Tristan was hiding in his room now, sprawled out on his bead, looking at the celling. I approached him, the whole time thinking about picking my battles. I wondered if it was all worth it. Part of me hoped that he’d become interested in someone down the road, perhaps in junior high, and she’d shut him down because he looked unkempt with swaths of greasy uncombed hair. Sometimes I play out this moment in my head.

Preteen Tristan chatting with some 11-year-old blond beauty who looks him straight in his blue-green dewy eyes and says, “I just can’t. Your hair is embarrassing.”

Sure, he’d cry. He’d take it to heart. I would feel bad and comfort him. But once that was all over, he’d invest in a nice comb and some pomade.

But the reality is, I don’t know if any of that’s going to happen, and so the reality is my vision for his future heartbreak over his messy hair is actually me projecting my feelings onto his future.

I sat on the edge of Tristan’s bed and said, “Listen, dude. This isn’t that big of a deal. Just comb your hair. I only ask you to do it once a week. Look, I’ll even go get the comb and water bottle. You can stay in your bed.”

He put up his hands and said, “No, no, no,” all of it very dramatic and over the top, similar to when that sadistic Nazi in Raiders of the Lost Ark approached Marion Ravenwood with a red-hot poker. Suddenly I was left with that original fear that so many parents often get, wondering if I was being an overbearing father. But the reality is, I wasn’t. I was just asking him to comb his damn hair.

Eventually, he relented, went into the bathroom for five seconds, and came out with a silver-dollar-sized wet spot on the crown of his head where he’d obviously wet his palm in a half-assed attempt to pat down one of his many wild patches of hair.

So I asked him the obvious question: “Did you use a comb?”

Tristan rolled his eyes and dropped his shoulders, clearly put out, and said, “I don’t see why I need to use a comb.”

I led him into the bathroom. Surprisingly, he didn’t dig in his heels like I expected. He just followed me with a worn-out look of disdain. I wet his hair with a water bottle and combed through his tangled and matted hair. I parted it to the side, giving him a boyish charm. Then we both looked in the mirror, and I smiled at him, and he smiled back with that half-grin thing he often does when he’s trying not to smile. I thought for sure that I’d gotten through to him.

Then he looked up at me right before I had the opportunity to tell him how good he looked, and reached up and violently rubbed his scalp. Then he mashed it forward with his hands, and while he didn’t look nearly as nice as he did a moment earlier, he looked far better than 30 minutes ago when we started all this, and so I suppose this was a compromise.
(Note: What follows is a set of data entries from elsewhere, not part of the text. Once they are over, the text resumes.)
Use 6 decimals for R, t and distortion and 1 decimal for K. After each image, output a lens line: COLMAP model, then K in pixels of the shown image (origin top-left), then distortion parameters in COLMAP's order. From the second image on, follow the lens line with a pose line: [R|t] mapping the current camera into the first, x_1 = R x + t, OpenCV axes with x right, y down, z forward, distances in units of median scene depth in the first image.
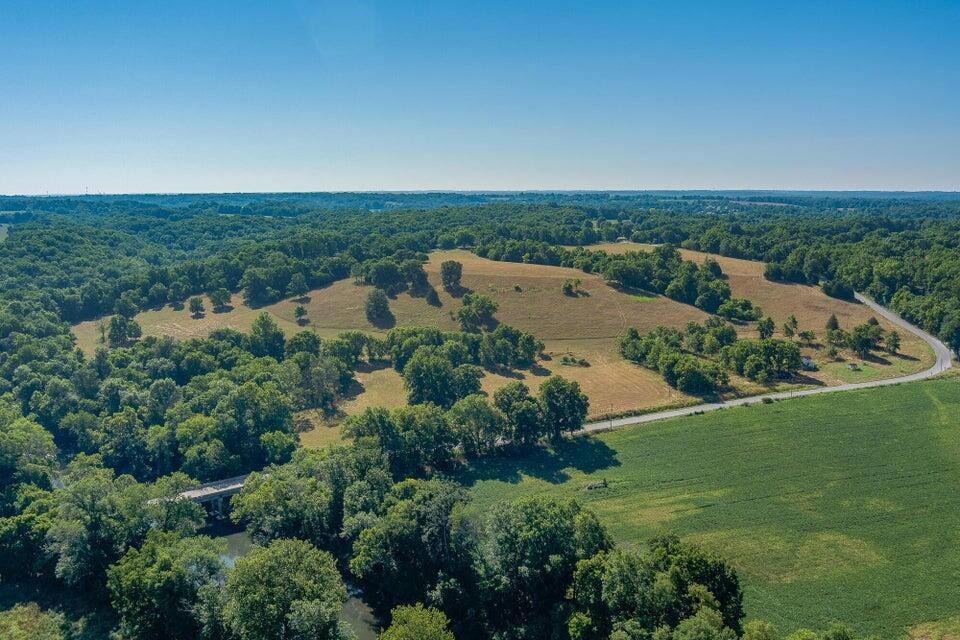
lens RADIAL K [[775.2, 0, 478.8], [0, 775.2, 319.6], [0, 0, 1]] dist [-0.072859, 0.017153]
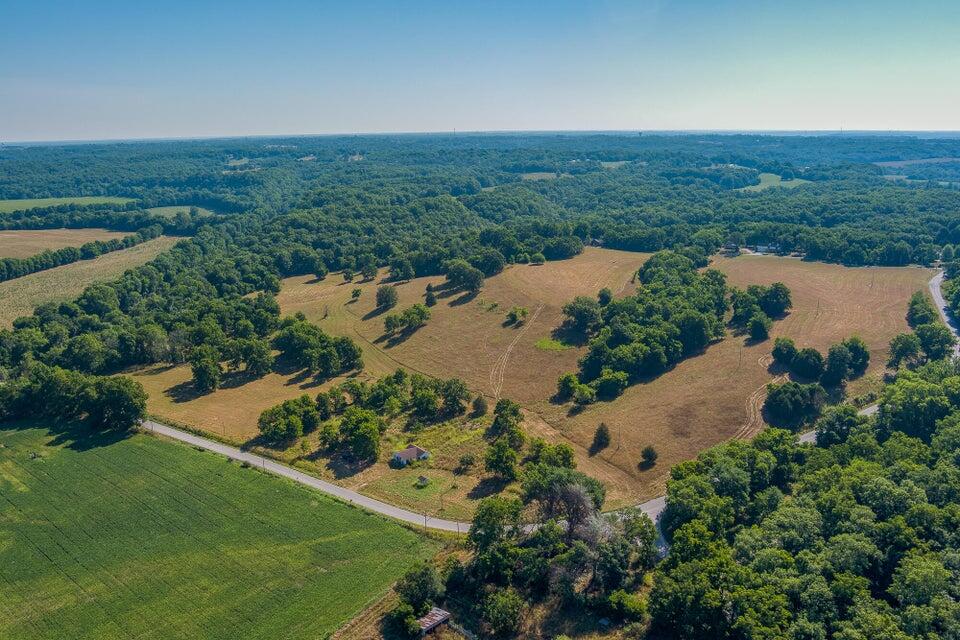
lens RADIAL K [[775.2, 0, 479.8], [0, 775.2, 315.5], [0, 0, 1]] dist [-0.072859, 0.017153]
pose [[0.552492, 0.188570, -0.811907, 1.048379], [-0.119328, 0.981933, 0.146859, -0.213290], [0.824932, 0.015745, 0.565012, 0.534474]]
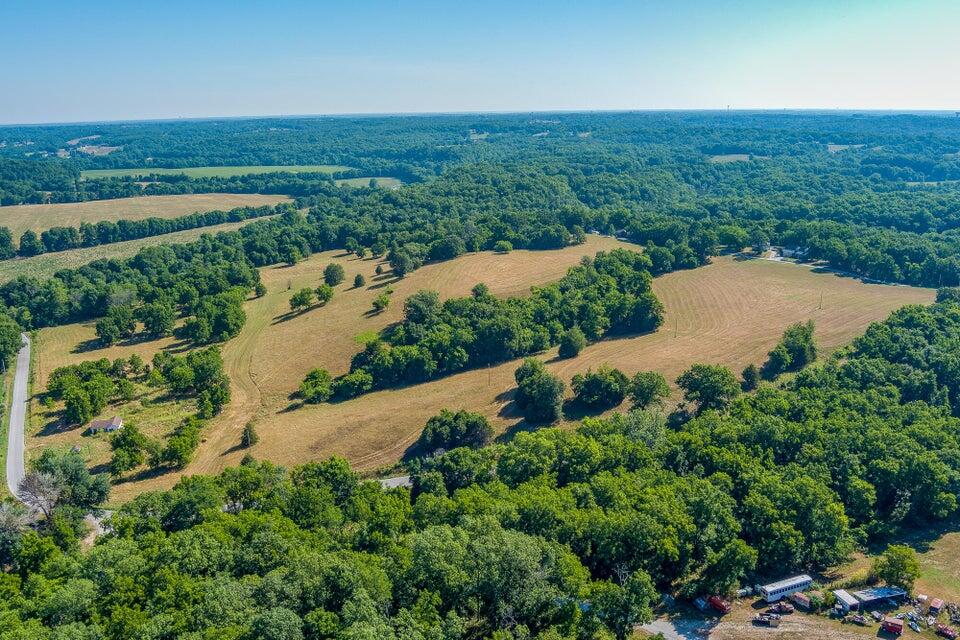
lens RADIAL K [[775.2, 0, 480.0], [0, 775.2, 315.1], [0, 0, 1]] dist [-0.072859, 0.017153]
pose [[0.194871, 0.249945, -0.948448, 1.221978], [-0.140081, 0.964165, 0.225306, -0.304663], [0.970774, 0.088954, 0.222900, 1.120206]]
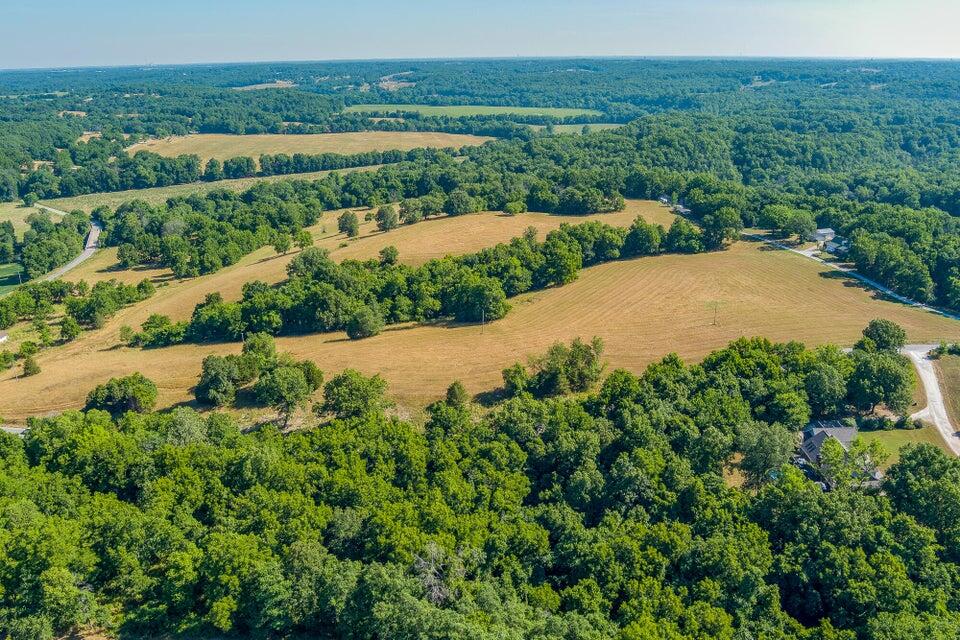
lens RADIAL K [[775.2, 0, 481.6], [0, 775.2, 319.4], [0, 0, 1]] dist [-0.072859, 0.017153]
pose [[-0.217974, 0.319844, -0.922056, 1.113918], [-0.143332, 0.924038, 0.354415, -0.388164], [0.965372, 0.209413, -0.155572, 1.645051]]
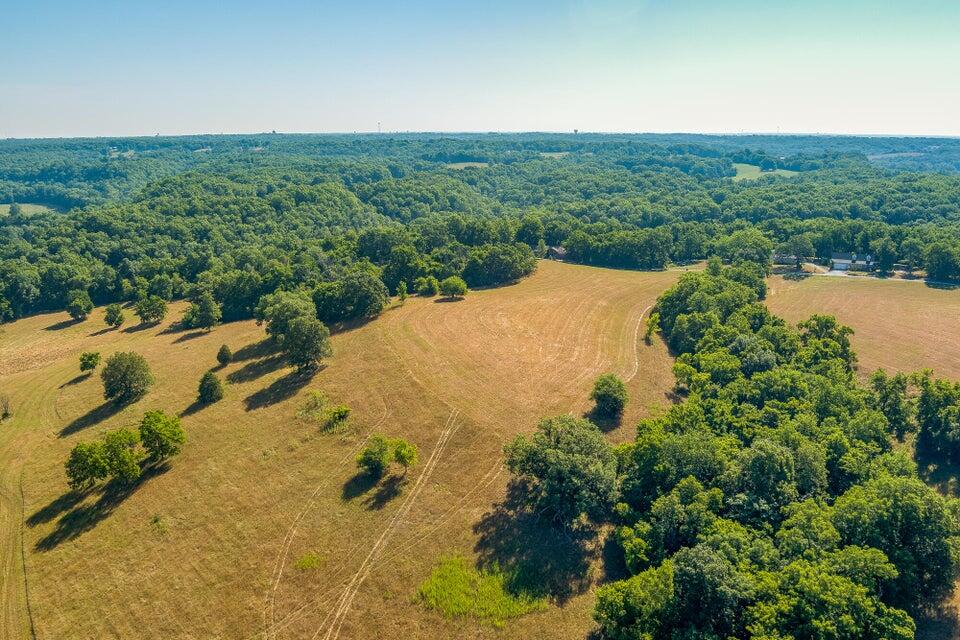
lens RADIAL K [[775.2, 0, 478.9], [0, 775.2, 320.2], [0, 0, 1]] dist [-0.072859, 0.017153]
pose [[0.620541, 0.184579, -0.762142, 0.493885], [-0.120363, 0.982806, 0.140020, -0.194712], [0.774882, 0.004846, 0.632088, 0.996318]]
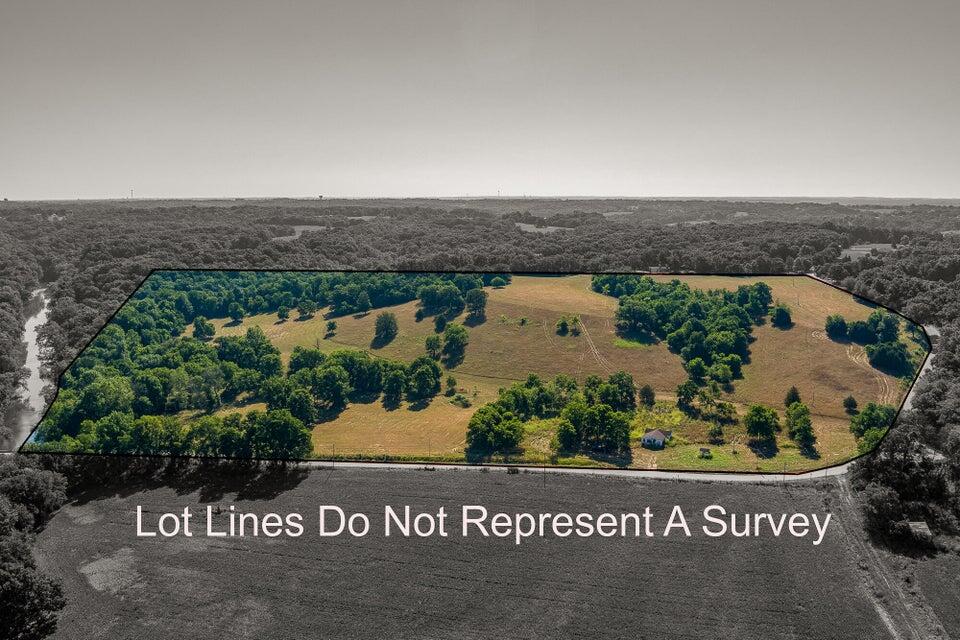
lens RADIAL K [[775.2, 0, 480.4], [0, 775.2, 324.1], [0, 0, 1]] dist [-0.072859, 0.017153]
pose [[0.856688, 0.083818, -0.508979, 0.640385], [-0.080055, 0.996359, 0.029336, -0.076636], [0.509585, 0.015614, 0.860279, 0.135293]]
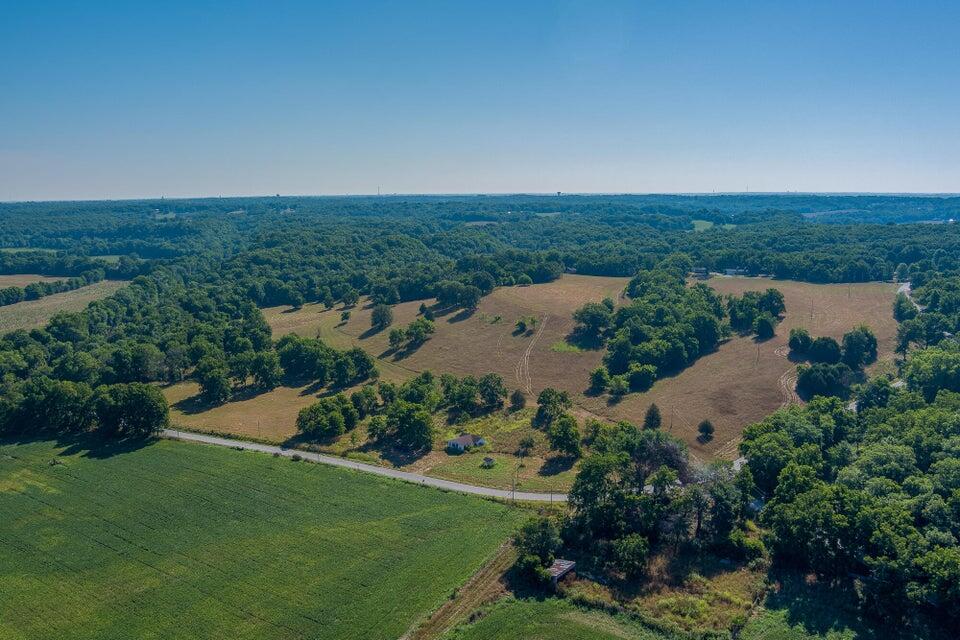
lens RADIAL K [[775.2, 0, 480.8], [0, 775.2, 318.4], [0, 0, 1]] dist [-0.072859, 0.017153]
pose [[0.640516, 0.117786, -0.758858, 0.985761], [-0.112250, 0.991914, 0.059215, -0.121984], [0.759697, 0.047254, 0.648558, 0.421722]]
I let out a breath and crouched down next to him and asked the question that I always ask when trying to get him to take more pride in the way he looks. “Is combing your hair really that bad?”

He nodded. “I just want to look the way I want to look,” he said.

As much as I wanted to argue with him about this logic, as much as I wanted to tell him about work-issued polo shirts and slacks and all the other mandated dress standards that await him, I didn’t.

I just thought about picking my battles, like all parents do in moments like this. I hoped that he’d eventually figure it out. And then I gave him a hug because I didn’t know what else to do.

Sometimes kids are so frustrating, and it’s not always over the big things. Most of the time, at this age anyway, it’s over the little things, like combing hair or eating what’s offered for dinner. And sometimes, in the heat of the moment, you don’t stop to think about how each lesson isn’t learned in one swoop. It’s learned through a million arguments and compromises, and although you really want to think that you fixed something right there and then, you probably didn’t. At least not yet.

“You’ll figure this out one day,” I said. “I believe in you.”

I winked.

Tristan rolled his eyes.

And then we both got in the van and headed to church.